26 września 2010

>>>>>> Skierniewice >>>>>>

Miasto zachodniego Mazowsza, dziś w województwie łódzkim. Znane głównie z powodu pięknego dwrorca (z jeszcze piękniejszym wnętrzem i sgraffito o tematyce "komunistycznej"). Ale to nieprawda, że nie ma tam nic ciekawego do obejrzenia. Wręcz przeciwnie. 

tuż za dworcem idąc w kierunku parku natkniemy się na czołg. Niedawno go odmalowano, więc wygląda bojowo :) Tu na zdjęciu jeszcze sprzed malowania (w Skierniewicach byłam w tym roku dwa razy).
(c) To Mi
Potem jest park typu baaardzo angielskiego, z pięknym starym drzewostanem, niestety trochę zaśmiecony i zaniedbany. Ale polecam zajrzeć do bramy (teraz się kończy remontować) i do Pałacu Biskupów - dostępnych od ul.Sienkiewicza (ta sama co przy dworcu).

(c)To Mi
Jeśli pojedziemy na południe - po drodze natkniemy się na niezwykłej urody kościół-rotundę. Myślałam,że nie mam zdjęcia od środka, ale może to nie ja tylko To Mi zrobił? Nie pamiętam. Obok jest też działająca pompa.
Na południowy wschód, już przy wyjeździe ze Skierniewic można obejrzeć stary kirkut. W ogóle kirkuty w Skierniewicach są dwa, jest jeszcze drugi, bliżej - ale nie byłam, to nie mam zdjęć.
(c)To Mi
A teraz mały bonus, nie byłabym lavinką gdybym nie zwiedziła jakiejś rudery. Ostatnio byliśmy z Tomim na tyłach parowozowni w Skierniewicach. Jak zwkle "na legalu" czyli tabliczki wstęp wbroniony nie widzieliśmy. :)
Zapraszam zatem na jesienną wycieczkę po Skierniewicach :) Zdjęcia ze Skierniewic letnich w albumie SKIERNIEWICE.

6 września 2010

>>>>> Jura i nie tylko >>>>>

Dokładną relację dzień po dniu można przeczytać na bikestatsach 1 2 3. A tutaj skrótowo. Jako że szykuje się dłuższa wyprawa ( 9 dni) - Makar wymyślił, że pojedziemy na rozgrzewkę gdzieś bliżej. A tak naprawdę zostawił w Łutowcu czołówkę i nie chciało mu się samemu po nią wracać ;) TLK podjechaliśmy (Makar, Paweł i ja) do Myszkowa (pociąg nazywał się Tour de Pologne i trasę miał niezłą, od Gdyni po Katowice) a stamtąd rowerowo do szkoły w Łutowcu, gdzie czekała na nas z utęsknieniem czołówka Makara oraz wygodne łóżeczka na poddaszu.

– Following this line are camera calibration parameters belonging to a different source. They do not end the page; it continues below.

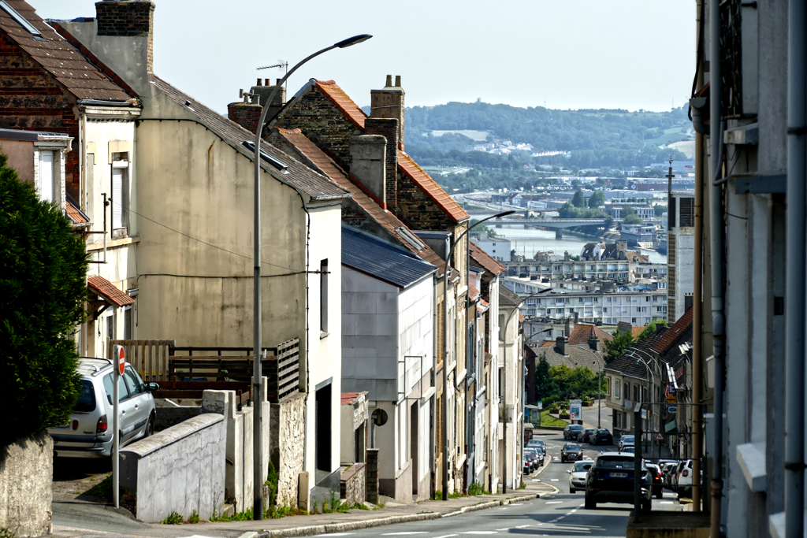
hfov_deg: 14.2
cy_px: 269
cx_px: 404
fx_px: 3228
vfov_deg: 9.5
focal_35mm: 144
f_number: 3.9
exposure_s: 1/1300
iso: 125
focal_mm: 52.4
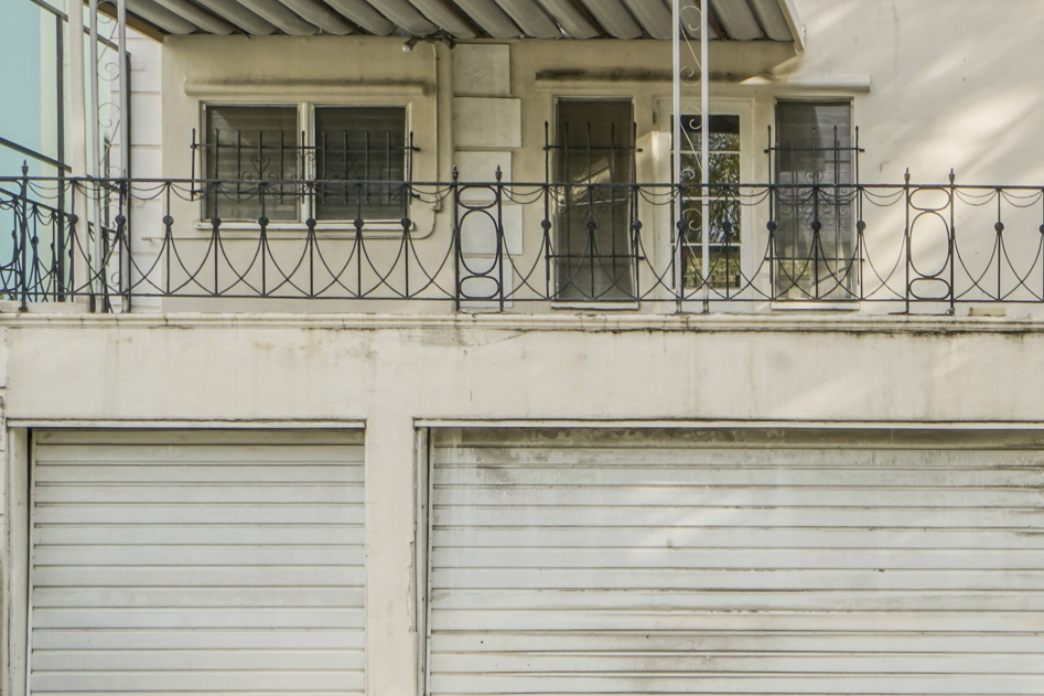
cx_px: 1031
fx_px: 1952
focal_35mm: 67
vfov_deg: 20.2
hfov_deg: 28.2
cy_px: 296
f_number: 16
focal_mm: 17
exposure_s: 1/30
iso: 400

W Łutowcu oprócz szkoły znajdują się skałki, na których kiedyś była strażnica. Ale nie bardzo widać na których, bo wszystkie wyglądają tak samo. Z Łutowca przez Żarki pojechaliśmy do zamku w Olsztynie.
Głównym punktem dnia okazała się jednak smażona ryba kilkadziesiąt kilometrów dalej. Po zwiedzeniu okolicznych zabytków i innych ciekawych obiektów, trafiliśmy na stodołę idealnie nadającą się na nocleg (ja ją wypatrzyłam!). Szukaliśmy go jeszcze gdzie indziej, ale wyszło że jesteśmy skazani na tę w lesie. Tylko rano panowie myśliwi grzecznie kazali się nam wynosić. Ale co tam ;) Grunt, że się wypadało przez noc i mogliśmy spokojnie jechać dalej. Niestety nie mam zdjęcia stodoły (przeoczenie).
Zdjęcie powyżej to przepiękny drewniany kościół z miejscowości Gidle - już w woj. łódzkim. Są tu jeszcze dwa inne kościoły ale ten spodobał się nam najbardziej. Przez resztę dnia kręciliśmy się po okolicy, oglądając głównie barokowe kościoły, a nawet jeśli starsze - to i tak przebudowane na barokowe. Trochę się nam zaczęły mylić ;) Jeden z piękniejszych obejrzeliśmy w Radomsku.
Radomsko to w ogóle piękne miasto pełne cudownie wykończonych budynków. Nie miałam o nim pojęcia i dlatego dzielę się odkryciem. Pojedźcie tam koniecznie, jeśli lubicie wysmakowany detal.

No i to jest koniec wycieczki. Z Radomska w dość ciasnych warunkach dojechaliśmy cało i zdrowo do Warszawy :)

A teraz mały bonus, czyli dlaczego warto kupować mapy turystyczne. Makar wypatrzył na mapie coś jakby mogiłę, pomnik, nie wiadomo co. I tak było po drodze to podjechaliśmy. I co ukazało się naszym oczom? A to:
Kolumna stoi przy drodze, ale w polu - pomiędzy miejscowościami Kruszyna i Borowne. Dopiero przypadkowo spotkany po drodze miejscowy społecznik i cyklista ( z kolegami jadący samochodem) opowiedział, jaką historię upamiętnia. Postawił go dziedzic okoliczny swojemu synowi, który targnął się w tym miejscu na swoje życie.